## [The task]
Filter the records down to the lines that hold the word "Furniture", and copy each of those lines.

START Data for the task

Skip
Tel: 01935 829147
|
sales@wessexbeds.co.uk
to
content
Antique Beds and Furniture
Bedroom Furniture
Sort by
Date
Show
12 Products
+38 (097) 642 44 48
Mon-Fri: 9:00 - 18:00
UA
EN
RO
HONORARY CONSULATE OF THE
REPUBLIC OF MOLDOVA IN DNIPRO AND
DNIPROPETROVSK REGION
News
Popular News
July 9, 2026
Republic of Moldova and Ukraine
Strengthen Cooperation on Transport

END Data for the task

## [Written solution]
Antique Beds and Furniture
Bedroom Furniture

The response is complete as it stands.